The terms or words used in the present specification and claims should not be construed as being limited to their ordinary or dictionary meanings, and the inventor may properly define the concept of the term in order to best describe his invention. Based on the principle that there is, it should be interpreted as meaning and concept consistent with the technical idea of the present invention.

Accordingly, the embodiments described in this specification and the configurations shown in the drawings are only the most preferred embodiment of the present invention, and do not represent all of the technical spirit of the present invention, so they can be substituted at the time of the present application It should be understood that various equivalents and modifications may exist.

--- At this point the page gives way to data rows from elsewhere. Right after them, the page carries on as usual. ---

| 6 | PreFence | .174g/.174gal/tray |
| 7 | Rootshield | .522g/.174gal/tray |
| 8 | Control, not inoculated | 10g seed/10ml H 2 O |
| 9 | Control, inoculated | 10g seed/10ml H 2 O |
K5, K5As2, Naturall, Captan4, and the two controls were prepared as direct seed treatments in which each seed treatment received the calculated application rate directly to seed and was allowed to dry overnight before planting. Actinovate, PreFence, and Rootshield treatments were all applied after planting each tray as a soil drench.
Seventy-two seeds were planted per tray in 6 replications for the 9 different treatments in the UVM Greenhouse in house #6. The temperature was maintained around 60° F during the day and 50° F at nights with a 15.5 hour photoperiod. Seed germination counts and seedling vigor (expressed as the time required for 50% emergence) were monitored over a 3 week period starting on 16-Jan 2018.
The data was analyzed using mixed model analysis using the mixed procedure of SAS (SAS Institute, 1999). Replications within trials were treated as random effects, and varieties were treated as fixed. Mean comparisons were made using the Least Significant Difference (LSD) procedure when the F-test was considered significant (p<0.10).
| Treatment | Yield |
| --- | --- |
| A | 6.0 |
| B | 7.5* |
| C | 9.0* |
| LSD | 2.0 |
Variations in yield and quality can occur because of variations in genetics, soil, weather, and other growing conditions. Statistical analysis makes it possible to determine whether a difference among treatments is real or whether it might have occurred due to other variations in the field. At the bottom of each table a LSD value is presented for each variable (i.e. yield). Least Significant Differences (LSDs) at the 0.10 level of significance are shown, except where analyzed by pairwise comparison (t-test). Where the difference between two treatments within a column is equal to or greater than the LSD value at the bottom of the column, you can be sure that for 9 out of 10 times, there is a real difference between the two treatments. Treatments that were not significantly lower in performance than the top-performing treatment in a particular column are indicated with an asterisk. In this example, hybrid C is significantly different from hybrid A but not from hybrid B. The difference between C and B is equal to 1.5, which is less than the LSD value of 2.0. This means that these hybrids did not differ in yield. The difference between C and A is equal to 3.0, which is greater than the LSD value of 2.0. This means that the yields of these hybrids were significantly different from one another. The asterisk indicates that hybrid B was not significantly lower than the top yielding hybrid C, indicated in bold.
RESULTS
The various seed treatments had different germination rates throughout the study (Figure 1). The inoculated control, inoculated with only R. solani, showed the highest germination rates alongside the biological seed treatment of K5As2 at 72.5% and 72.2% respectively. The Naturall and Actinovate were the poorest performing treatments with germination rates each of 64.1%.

The method according to the present invention includes a control signal generating step of generating a digital laser control signal of the FMCW LiDAR, a frequency domain conversion step of receiving the laser emitted through the control signal generating step and converting it into a frequency domain, A candidate region search step of searching for a valid data candidate region by passing the frequency domain transformed through the step through a CFAR filter, and performing artificial intelligence-based neural network calculation on the valid data candidate region retrieved from the candidate region search step to obtain valid data and a multi-channel signal processing step of classifying the valid data, storing the classified plurality of valid data, and performing signal processing by configuring a multi-channel based on the data.

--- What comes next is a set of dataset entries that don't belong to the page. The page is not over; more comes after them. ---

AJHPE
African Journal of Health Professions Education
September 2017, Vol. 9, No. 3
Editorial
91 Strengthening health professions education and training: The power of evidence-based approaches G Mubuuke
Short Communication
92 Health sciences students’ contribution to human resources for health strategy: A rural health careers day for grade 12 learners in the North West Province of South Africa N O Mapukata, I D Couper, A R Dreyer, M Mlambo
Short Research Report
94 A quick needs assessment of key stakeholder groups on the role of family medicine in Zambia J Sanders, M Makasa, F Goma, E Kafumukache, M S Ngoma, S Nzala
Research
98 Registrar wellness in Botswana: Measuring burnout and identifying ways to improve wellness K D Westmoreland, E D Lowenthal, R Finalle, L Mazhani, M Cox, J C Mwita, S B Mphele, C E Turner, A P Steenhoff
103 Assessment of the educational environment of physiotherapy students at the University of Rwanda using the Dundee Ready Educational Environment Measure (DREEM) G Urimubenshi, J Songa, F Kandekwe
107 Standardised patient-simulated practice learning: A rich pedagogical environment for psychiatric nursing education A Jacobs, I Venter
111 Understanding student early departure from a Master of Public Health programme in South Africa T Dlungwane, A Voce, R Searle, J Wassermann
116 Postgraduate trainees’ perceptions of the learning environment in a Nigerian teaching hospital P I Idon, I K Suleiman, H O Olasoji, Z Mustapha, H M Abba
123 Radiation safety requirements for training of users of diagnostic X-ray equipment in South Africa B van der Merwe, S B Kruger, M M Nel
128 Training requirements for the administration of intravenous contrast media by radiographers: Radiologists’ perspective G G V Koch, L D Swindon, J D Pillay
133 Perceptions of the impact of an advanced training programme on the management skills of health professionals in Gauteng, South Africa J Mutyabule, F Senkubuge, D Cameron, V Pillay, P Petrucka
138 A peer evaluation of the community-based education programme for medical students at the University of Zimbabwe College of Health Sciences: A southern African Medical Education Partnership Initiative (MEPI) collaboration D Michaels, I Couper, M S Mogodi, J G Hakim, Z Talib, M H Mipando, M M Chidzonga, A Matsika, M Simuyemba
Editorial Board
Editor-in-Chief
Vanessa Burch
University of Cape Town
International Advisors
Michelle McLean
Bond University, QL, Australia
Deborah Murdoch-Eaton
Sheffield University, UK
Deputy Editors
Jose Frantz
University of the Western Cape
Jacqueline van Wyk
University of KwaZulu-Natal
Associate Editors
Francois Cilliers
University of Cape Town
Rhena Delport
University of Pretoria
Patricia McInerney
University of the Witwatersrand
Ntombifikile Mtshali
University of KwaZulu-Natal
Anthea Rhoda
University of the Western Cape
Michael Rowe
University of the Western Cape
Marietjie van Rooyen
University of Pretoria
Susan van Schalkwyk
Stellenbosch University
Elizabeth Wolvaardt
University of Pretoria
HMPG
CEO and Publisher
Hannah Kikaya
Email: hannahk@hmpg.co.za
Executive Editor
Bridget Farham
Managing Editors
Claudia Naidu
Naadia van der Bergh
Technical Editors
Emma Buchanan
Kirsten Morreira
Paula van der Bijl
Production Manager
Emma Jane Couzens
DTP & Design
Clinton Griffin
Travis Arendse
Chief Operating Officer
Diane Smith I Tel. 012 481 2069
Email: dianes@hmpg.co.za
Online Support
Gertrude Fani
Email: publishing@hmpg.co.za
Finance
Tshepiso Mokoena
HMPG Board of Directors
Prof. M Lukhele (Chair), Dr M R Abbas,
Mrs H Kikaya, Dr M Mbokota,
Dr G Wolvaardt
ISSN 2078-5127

In addition, the present invention may be implemented in the form of program instructions that can be executed through various electronic information processing means and recorded in a storage medium. Here, the storage medium may include a program command, a data file, a data structure, etc. alone or in combination. The program instructions recorded in the storage medium may be specially designed and configured for the present invention, or may be known and available to those skilled in the software field. Examples of the storage medium include magnetic media such as hard disks, floppy disks and magnetic tapes, optical media such as CD-ROMs and DVDs, and magneto-optical media such as floppy disks. (magneto-optical media) and hardware devices specially configured to store and execute program instructions such as ROM, RAM, flash memory, and the like. In addition, the above-mentioned medium may be a transmission medium such as an optical or metal wire or waveguide including a carrier wave for transmitting a signal designating a program command, a data structure, and the like. Examples of the program instruction include not only machine code such as generated by a compiler, but also a device for electronically processing information using an interpreter or the like, for example, a high-level language code that can be executed by a computer. The hardware devices described above may be configured to operate as one or more software modules to perform the operations of the present invention, and vice versa.

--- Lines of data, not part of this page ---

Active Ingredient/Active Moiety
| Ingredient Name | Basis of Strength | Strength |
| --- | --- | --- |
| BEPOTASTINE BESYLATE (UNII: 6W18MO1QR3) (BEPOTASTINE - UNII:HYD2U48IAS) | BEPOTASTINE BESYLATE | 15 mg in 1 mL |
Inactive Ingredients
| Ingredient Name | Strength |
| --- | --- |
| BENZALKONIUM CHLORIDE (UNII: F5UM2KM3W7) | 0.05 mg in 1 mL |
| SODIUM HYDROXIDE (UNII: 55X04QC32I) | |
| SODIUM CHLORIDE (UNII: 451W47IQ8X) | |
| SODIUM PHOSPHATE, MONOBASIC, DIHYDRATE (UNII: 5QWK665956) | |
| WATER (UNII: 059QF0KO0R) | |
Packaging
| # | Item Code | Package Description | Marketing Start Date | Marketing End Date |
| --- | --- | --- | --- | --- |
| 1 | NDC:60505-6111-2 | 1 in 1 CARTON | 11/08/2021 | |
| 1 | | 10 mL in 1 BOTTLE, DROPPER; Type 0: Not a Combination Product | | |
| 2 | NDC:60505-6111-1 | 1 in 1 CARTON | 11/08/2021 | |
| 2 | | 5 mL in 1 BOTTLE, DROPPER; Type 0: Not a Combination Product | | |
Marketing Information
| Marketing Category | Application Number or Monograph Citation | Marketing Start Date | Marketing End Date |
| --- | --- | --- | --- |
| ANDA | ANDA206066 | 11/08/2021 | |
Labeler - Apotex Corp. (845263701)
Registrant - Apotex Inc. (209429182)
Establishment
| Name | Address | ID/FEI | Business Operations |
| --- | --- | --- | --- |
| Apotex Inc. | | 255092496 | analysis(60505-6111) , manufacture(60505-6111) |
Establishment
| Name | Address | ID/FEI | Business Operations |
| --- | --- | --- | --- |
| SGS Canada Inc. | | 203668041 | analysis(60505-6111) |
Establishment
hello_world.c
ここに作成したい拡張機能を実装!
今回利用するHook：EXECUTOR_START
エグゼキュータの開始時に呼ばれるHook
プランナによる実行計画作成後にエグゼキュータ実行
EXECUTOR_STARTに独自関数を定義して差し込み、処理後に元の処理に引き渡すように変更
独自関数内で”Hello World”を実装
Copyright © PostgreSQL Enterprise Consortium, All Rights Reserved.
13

In the above description of the present invention with reference to the accompanying drawings, a specific shape and direction have been mainly described, but the present invention is capable of various modifications and changes by those of ordinary skill in the art to which the invention pertains. Modifications and variations should be construed as being included in the scope of the present invention.

Claims (1)

A control signal generating step of generating a digital laser control signal of the FMCW LiDAR;
a frequency domain conversion step of receiving the laser emitted through the control signal generating step and converting it into a frequency domain;
a candidate region search step of passing the frequency domain converted through the frequency conversion step through a CFAR filter to search for a valid data candidate region;
a valid data classification step of classifying valid data by performing artificial intelligence-based neural network calculation on the valid data candidate region found in the candidate region search step;
and a multi-channel signal processing step of storing the classified plurality of valid data and performing signal processing by configuring a multi-channel based on the data.